High-resolution 2-deoxyglucose autoradiography in quick-frozen slabs of neonatal rat olfactory bulb.

We have used rapid freezing and freeze-substitution fixation to permit electron microscopic study of [3H]2-deoxyglucose autoradiographs. The techniques minimize diffusion of label into processing fluids and, by inference, migration of label within tissue. Slabs of olfactory bulbs from 12-day-old rats were quick-frozen after one hour of exposure to physiological olfactory stimuli. In light microscopic autoradiographs at low magnification, the neuropil of individual olfactory glomeruli appeared uniformly labeled with different levels of labeling in different glomeruli.
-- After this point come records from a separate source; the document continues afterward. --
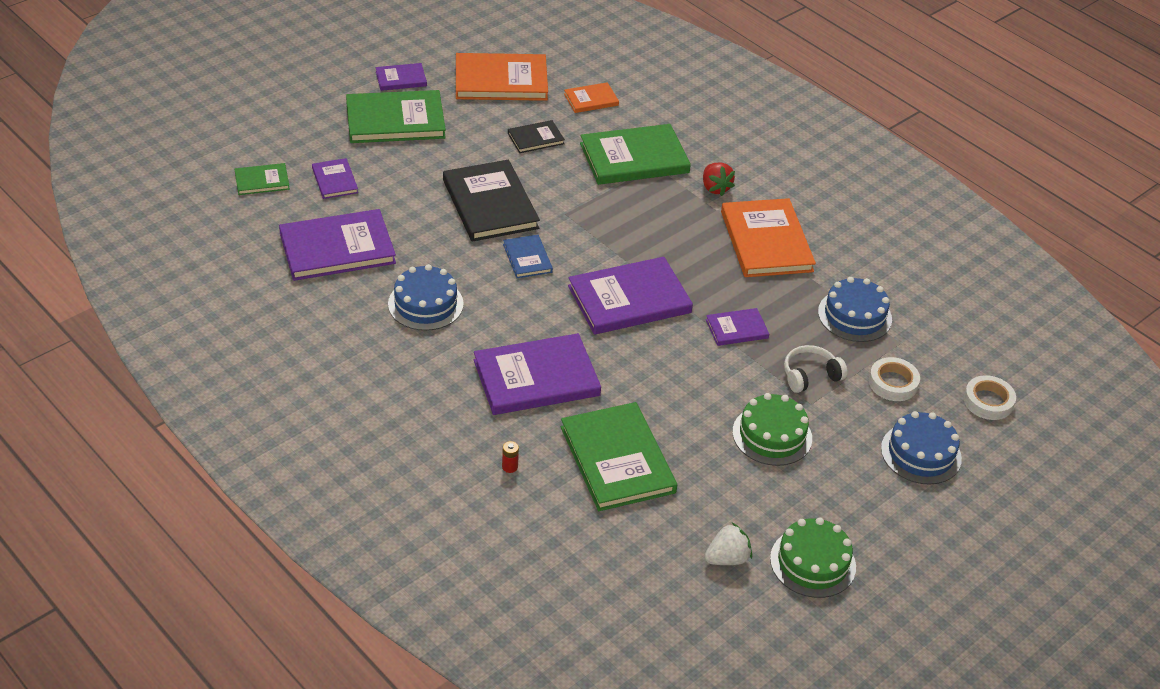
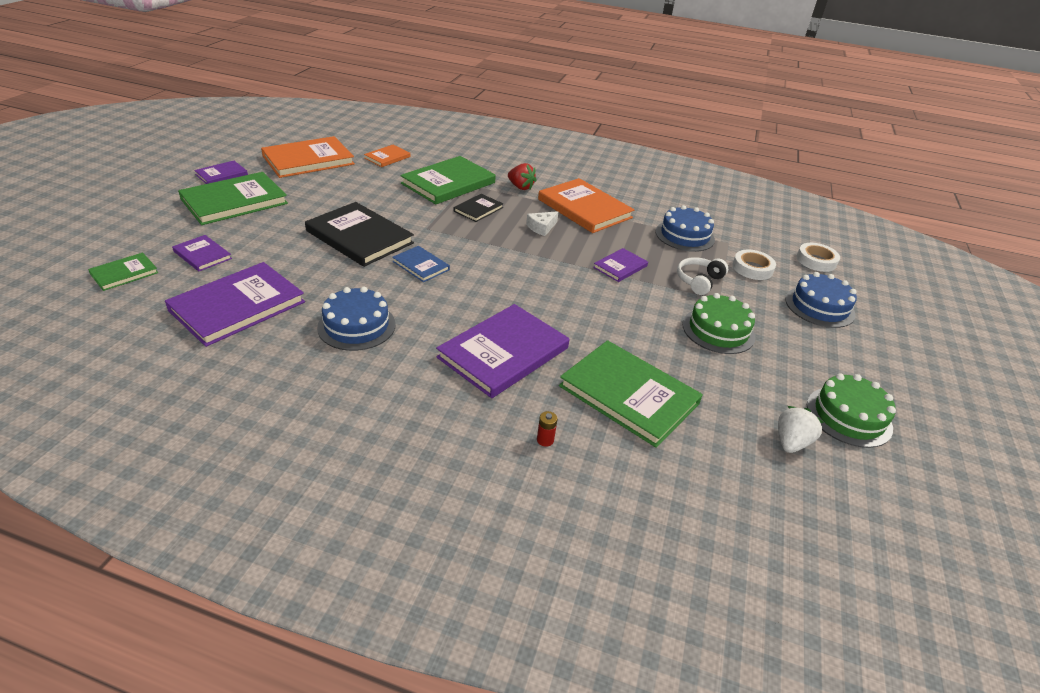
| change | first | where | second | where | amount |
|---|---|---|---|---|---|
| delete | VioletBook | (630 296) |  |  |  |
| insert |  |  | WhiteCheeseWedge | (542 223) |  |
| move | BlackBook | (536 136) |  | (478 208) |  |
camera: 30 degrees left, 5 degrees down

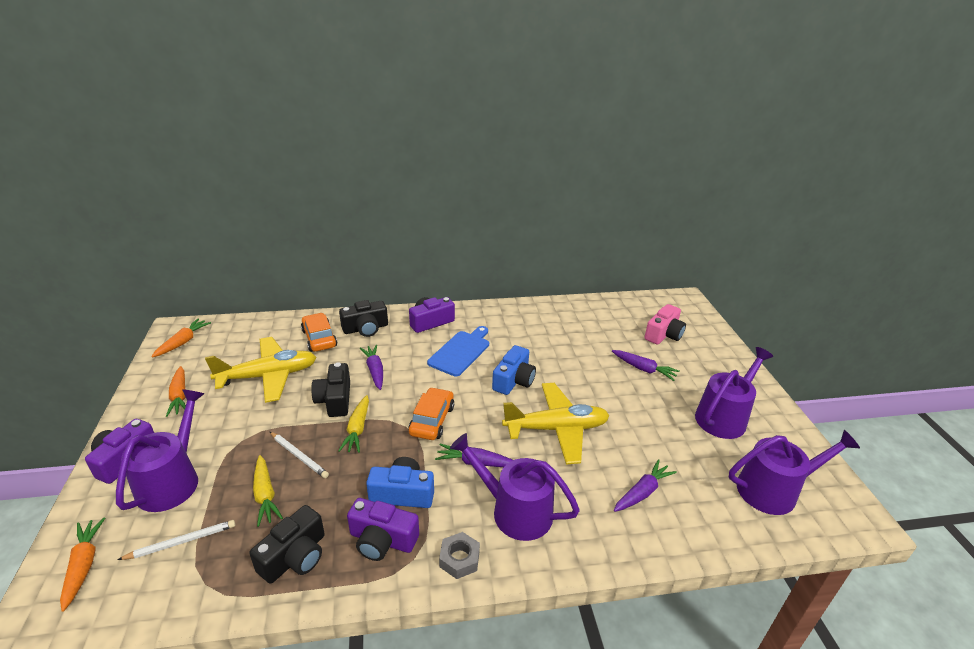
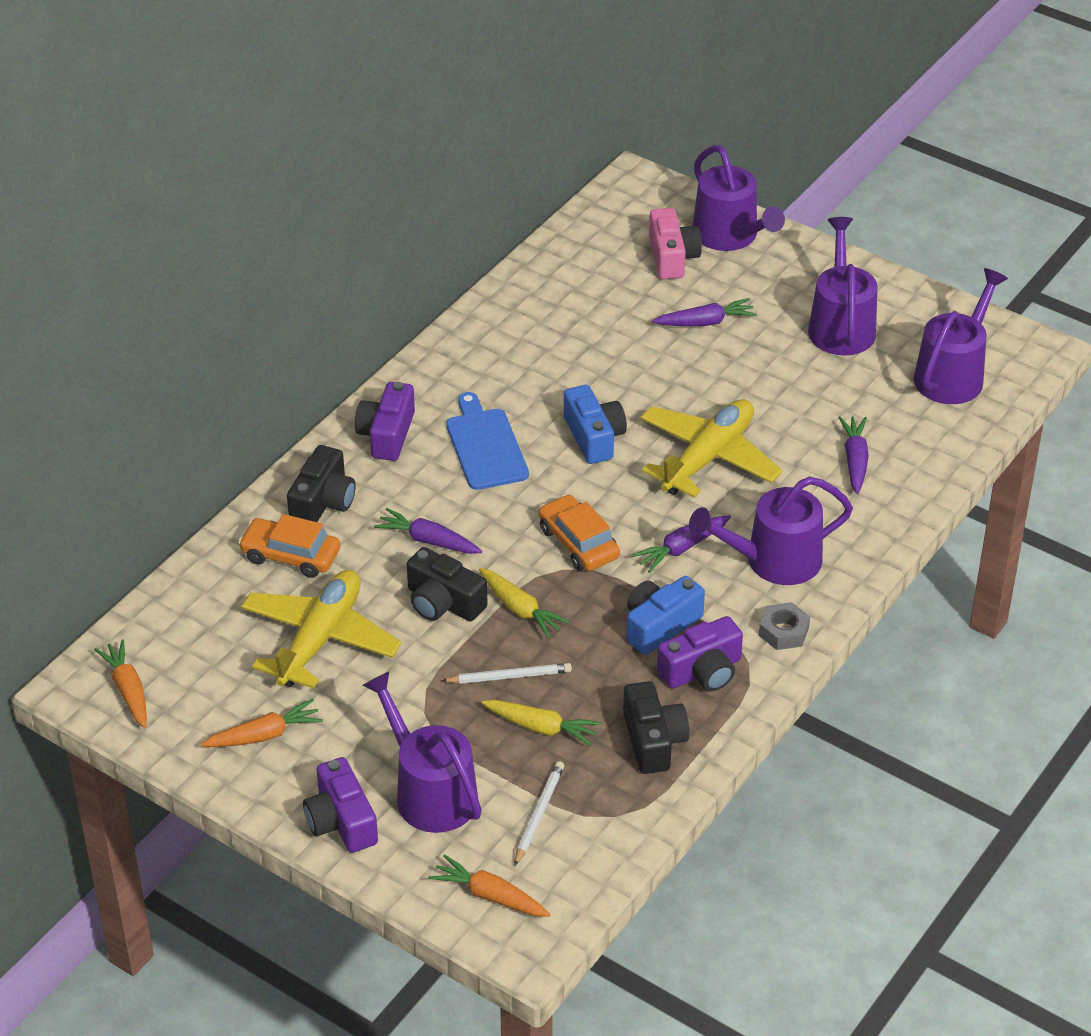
| change | first | where | second | where | amount |
|---|---|---|---|---|---|
| insert |  |  | VioletSprinklingCan | (739 198) |  |
| rotate | BrightOrangeToyCarrot | (176 391) |  | (262 723) | 45 degrees counterclockwise |
camera: 45 degrees left, 10 degrees up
At higher magnification, glomerular neuropil labeling consisted of small unlabeled regions surrounded by label clusters, suggesting greater deoxyglucose uptake by olfactory nerve terminals as compared with their postsynaptic dendrites. Periglomerular neurons were labeled differentially. Some microglia and glia precursor cells were heavily labeled in all bulbar laminae. The ultrastructure of cells and neuropil in all bulbar laminae was well-preserved. Cell processes and organelles could be identified in both stained sections and unstained electron microscopic autoradiographs. These experiments demonstrate the feasibility of combining quick-freezing with freeze substitution, in order to extend the resolution of studies using diffusable tracers such as 2-deoxyglucose. The results suggest that this is a promising method for assessing several controversies concerning deoxyglucose incorporation and neuronal and glial metabolism.